Business as Usual: Latina Entrepreneurs in California Navigating Capital Gaps, Technology Challenges, and Climate Risk in a Post-COVID Economy

This data brief examines Latina-owned small businesses in California, focusing on their recovery, financing barriers, and resilience planning.
Download a pdf of this brief. (Coming soon!)

Introduction

California is home to one of the largest and most diverse small business sectors in the nation.1 The state is home to more than 4.3 small businesses, providing more than 7.6 million jobs and accounting for more than 47% of the state’s private workforce.2 Women-owned businesses are a cornerstone of California’s economy, accounting for about 44% of all small businesses in the state.3These small businesses are central to California’s economy, sustaining livelihoods for families and communities across the state. Women-owned small businesses, and Latina-owned firms in particular, play a vital role but often encounter distinct challenges in securing financing, recovering from economic disruptions, and planning for long-term stability.

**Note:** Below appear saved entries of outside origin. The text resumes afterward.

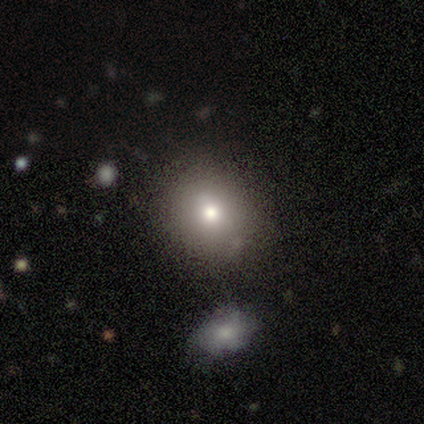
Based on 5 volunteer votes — Smooth or featured: smooth — 60% (featured or disk — 20%)
How rounded: in between — 67% (round — 33%)
Merging: none — 75% (merger — 25%)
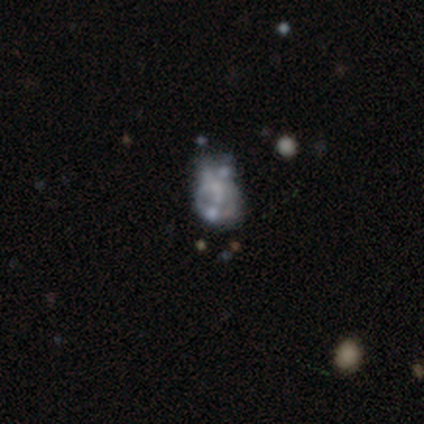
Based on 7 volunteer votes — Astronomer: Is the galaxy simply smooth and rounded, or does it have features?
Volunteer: featured or disk — 86%.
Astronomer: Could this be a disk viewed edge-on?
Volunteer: no — 100%.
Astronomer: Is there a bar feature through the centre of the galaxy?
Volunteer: no — 100%.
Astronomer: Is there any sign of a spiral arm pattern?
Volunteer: no — 83%.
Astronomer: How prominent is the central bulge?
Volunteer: none — 67%.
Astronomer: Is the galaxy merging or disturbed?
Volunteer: minor disturbance — 57%.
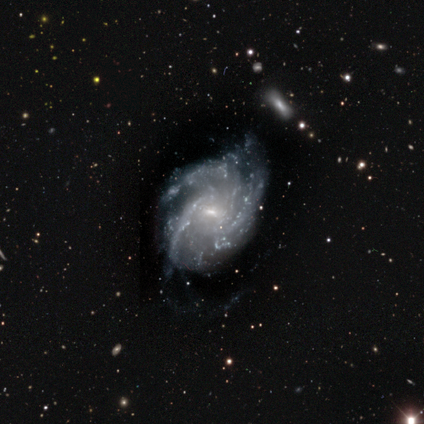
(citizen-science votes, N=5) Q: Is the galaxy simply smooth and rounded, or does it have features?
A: featured or disk — 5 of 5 (100%).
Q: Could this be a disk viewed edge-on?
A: no — 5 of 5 (100%).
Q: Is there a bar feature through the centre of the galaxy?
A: strong — 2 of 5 (40%, tied with weak).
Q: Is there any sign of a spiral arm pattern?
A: yes — 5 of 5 (100%).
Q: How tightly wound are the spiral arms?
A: tight — 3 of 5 (60%).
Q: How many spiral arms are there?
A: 3 — 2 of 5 (40%, tied with more than 4).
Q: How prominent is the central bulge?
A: small — 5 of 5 (100%).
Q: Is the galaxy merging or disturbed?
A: none — 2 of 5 (40%, tied with minor disturbance).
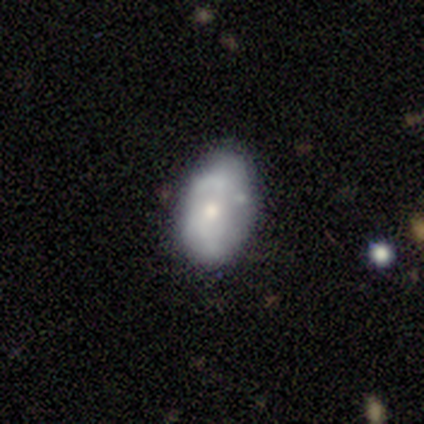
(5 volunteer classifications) A smooth galaxy with no disk features (60%) that is in between round and cigar-shaped (100%). Merging: none (60%).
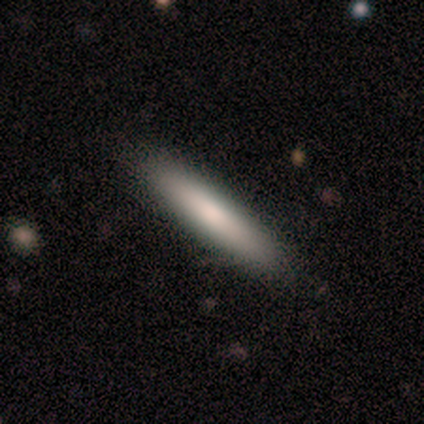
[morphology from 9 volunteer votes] Volunteers were most divided on "merging": none: 78%, minor disturbance: 22%, major disturbance: 0%, merger: 0%. More confident: how rounded — cigar-shaped (100%); smooth or featured — smooth (89%).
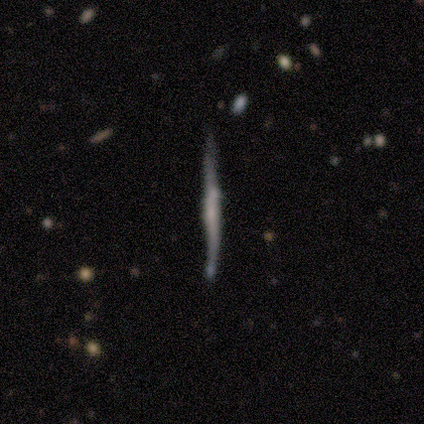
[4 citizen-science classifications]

This data brief draws on UCLA LPPI’s 2022–2023 state survey of small business owners in California to examine how Latina entrepreneurs navigate capital access, pandemic recovery, disaster preparedness, and sustainability planning. The reference period overlaps with the most recent public data available from the U.S. Census Bureau and the U.S. Small Business Administration, providing a timely baseline at a moment when official statistics have yet to fully reflect postpandemic conditions.4 While not statistically representative, the sample was designed to center on underrepresented entrepreneurs. This brief compares Latina, white, and all women-owned businesses in the California sample (see Appendix 1 for details). The data show that Latinas face greater barriers to capital and resilience planning than their peers.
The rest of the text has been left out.